Franca is in her second year of the Orchestral Career Studies graduate program and credits her decision to come to Nevada after watching Sant’Ambrogio perform at the University of Missouri.
“I went to watch her perform as a soloist and said to myself, ‘I want to play like that,’” Franca said. “I approached her after the show and she offered to give me a 30-minute lesson. That lesson turned into an hour and led to my choice to come to Nevada and learn from Stephanie.”
L-Cubed is a dynamic new series of concerts and exhibitions showcasing Nevada's Department of Music and Department of Art students and faculty, directed by Sant’Ambrogio. Franca has performed three times at the 2009 L-Cubed series along with Sant’Ambrogio and plans to audition for the 2010 series as well. Auditions are held weekly as students try out to be included in the coming week’s performance.
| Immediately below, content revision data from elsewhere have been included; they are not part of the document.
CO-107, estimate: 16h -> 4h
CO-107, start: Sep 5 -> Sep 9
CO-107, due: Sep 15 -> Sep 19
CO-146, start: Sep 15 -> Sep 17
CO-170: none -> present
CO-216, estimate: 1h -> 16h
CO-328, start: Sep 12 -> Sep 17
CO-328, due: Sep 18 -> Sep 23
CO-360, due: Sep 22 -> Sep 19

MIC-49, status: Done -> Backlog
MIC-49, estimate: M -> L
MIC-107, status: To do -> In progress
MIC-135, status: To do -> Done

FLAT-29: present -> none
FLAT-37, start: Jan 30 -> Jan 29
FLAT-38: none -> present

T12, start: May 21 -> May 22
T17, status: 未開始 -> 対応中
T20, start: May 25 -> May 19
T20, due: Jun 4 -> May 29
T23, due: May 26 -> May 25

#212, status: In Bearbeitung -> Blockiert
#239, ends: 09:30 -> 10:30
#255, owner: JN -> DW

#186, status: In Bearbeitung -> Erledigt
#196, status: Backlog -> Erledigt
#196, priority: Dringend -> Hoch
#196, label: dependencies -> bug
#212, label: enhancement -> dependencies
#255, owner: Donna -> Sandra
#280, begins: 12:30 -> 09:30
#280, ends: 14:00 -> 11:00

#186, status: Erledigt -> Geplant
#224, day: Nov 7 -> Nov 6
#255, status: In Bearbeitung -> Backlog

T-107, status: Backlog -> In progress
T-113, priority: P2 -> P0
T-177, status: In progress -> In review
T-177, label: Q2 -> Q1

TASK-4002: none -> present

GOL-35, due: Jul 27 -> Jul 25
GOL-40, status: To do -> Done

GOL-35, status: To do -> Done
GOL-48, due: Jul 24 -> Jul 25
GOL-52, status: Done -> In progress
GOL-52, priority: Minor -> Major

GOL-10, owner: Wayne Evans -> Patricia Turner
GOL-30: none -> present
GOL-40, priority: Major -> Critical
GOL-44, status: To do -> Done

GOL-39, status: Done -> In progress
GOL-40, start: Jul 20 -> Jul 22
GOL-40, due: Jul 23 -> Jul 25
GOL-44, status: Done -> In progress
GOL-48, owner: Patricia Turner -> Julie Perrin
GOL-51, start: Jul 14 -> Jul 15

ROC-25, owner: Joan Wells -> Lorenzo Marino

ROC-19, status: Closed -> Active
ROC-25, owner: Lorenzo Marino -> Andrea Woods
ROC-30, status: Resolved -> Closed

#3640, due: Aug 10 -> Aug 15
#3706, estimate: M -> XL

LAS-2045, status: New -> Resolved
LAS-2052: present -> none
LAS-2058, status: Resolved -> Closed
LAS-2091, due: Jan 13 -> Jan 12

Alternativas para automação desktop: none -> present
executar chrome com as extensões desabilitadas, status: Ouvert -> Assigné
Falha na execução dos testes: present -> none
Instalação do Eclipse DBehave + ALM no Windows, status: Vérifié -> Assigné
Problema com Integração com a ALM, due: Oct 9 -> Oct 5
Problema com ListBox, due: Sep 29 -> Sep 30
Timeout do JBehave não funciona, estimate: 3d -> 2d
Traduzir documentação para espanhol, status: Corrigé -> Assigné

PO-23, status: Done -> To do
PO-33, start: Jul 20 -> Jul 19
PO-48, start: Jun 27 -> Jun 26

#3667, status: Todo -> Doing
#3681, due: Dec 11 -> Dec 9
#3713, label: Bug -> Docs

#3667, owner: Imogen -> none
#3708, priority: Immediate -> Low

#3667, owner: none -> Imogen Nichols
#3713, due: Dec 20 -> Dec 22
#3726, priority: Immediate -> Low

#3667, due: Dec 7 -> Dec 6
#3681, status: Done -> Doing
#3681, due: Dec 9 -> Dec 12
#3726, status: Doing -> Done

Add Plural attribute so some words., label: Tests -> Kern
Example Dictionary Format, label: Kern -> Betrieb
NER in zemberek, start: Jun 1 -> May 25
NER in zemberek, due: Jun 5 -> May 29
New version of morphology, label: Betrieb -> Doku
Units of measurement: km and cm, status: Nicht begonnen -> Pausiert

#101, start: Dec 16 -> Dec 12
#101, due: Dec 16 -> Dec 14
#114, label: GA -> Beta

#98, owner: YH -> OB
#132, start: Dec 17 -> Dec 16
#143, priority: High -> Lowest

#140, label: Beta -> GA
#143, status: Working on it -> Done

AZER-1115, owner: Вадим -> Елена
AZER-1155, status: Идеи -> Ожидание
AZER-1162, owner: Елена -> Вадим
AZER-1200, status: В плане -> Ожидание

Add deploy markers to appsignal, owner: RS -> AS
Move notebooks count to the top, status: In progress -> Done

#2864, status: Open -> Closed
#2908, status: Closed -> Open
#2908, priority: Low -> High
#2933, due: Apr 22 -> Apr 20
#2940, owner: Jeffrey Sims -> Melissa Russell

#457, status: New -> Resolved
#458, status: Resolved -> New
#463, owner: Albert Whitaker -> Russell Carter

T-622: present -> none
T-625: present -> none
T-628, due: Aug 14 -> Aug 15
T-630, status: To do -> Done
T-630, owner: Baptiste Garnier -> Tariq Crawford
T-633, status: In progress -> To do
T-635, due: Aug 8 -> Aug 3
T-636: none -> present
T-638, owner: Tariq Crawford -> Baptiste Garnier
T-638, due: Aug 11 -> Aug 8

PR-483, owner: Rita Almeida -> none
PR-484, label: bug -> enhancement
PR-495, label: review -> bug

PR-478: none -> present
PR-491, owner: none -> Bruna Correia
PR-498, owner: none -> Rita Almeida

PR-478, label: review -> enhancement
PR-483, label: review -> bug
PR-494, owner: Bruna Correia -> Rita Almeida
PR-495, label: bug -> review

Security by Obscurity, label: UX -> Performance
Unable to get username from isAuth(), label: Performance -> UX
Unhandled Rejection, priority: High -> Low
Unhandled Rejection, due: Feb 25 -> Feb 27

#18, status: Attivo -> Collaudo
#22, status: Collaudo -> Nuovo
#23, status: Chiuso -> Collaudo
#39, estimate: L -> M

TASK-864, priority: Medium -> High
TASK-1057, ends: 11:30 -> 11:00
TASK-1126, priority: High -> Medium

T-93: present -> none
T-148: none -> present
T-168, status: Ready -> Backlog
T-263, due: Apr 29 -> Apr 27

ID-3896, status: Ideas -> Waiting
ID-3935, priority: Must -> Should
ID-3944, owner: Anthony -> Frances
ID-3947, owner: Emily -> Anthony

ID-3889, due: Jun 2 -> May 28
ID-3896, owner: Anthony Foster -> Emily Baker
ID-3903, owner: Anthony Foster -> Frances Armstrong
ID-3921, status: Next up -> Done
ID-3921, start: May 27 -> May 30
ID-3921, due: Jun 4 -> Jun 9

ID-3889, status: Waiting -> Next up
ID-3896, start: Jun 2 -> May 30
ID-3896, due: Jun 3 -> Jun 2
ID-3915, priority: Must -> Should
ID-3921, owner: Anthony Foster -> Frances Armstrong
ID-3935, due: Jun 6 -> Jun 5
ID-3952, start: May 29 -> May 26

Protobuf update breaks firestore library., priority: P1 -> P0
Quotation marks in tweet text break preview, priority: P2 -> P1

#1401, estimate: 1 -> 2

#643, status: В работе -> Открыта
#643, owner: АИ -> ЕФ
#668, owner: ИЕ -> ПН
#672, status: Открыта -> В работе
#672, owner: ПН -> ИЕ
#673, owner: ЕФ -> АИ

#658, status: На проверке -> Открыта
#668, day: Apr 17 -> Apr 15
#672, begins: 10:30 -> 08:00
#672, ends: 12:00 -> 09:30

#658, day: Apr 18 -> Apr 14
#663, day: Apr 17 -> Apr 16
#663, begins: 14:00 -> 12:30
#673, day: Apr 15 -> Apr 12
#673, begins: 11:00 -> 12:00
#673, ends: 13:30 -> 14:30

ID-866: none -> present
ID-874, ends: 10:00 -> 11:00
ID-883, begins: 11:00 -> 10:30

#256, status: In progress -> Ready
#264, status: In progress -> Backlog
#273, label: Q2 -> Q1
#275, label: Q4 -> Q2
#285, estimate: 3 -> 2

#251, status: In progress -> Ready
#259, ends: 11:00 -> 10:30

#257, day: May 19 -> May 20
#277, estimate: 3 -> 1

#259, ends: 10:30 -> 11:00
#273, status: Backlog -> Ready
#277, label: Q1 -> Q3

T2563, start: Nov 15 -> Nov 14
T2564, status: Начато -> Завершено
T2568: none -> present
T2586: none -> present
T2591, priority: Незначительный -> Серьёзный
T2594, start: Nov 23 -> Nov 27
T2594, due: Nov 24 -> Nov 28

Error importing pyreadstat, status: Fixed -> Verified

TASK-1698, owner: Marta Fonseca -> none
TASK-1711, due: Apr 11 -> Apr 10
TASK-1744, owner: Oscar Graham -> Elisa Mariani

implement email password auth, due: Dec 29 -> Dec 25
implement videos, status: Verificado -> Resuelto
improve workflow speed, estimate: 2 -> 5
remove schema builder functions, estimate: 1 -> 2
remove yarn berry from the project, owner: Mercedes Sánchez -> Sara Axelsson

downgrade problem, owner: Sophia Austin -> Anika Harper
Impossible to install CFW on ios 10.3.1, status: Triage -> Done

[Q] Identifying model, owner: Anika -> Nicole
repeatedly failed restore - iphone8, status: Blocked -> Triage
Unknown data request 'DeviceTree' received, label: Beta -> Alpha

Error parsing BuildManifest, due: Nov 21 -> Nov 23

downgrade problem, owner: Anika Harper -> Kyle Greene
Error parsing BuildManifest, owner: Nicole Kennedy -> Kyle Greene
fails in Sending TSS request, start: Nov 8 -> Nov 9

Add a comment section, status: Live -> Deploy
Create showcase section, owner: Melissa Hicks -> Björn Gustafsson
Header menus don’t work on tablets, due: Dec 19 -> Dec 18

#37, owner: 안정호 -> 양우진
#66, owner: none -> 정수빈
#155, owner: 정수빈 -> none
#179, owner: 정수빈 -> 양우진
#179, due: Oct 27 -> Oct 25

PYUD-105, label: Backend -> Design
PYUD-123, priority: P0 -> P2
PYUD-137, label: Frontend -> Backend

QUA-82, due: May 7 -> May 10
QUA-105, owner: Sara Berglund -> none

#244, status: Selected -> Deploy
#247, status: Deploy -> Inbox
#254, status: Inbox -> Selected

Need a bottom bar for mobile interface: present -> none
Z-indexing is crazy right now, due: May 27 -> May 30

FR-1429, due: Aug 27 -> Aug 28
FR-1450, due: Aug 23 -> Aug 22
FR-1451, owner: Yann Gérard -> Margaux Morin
“L-Cubed is a great opportunity for students to perform in a public setting,” Franca said. “It’s a different setting, not like a concert hall, and there are some distractions so it is good practice for a big recital. It is an intimate setting; you can actually see the audience and see their reactions to the music.”
L-Cubed is a free event with performances every Wednesday, noon to 1 p.m., starting on Oct. 13 and runs until Dec. 1 in the Frank and Joan Randall Rotunda, Mathewson-IGT Knowledge Center.
“I hope I inspire my students,” Sant’Ambrogio said. “I hope that they see that I walk the talk and practice what I preach about stage presence and playing different styles of music. I want to inspire and encourage them to be creative and entrepreneurial themselves.”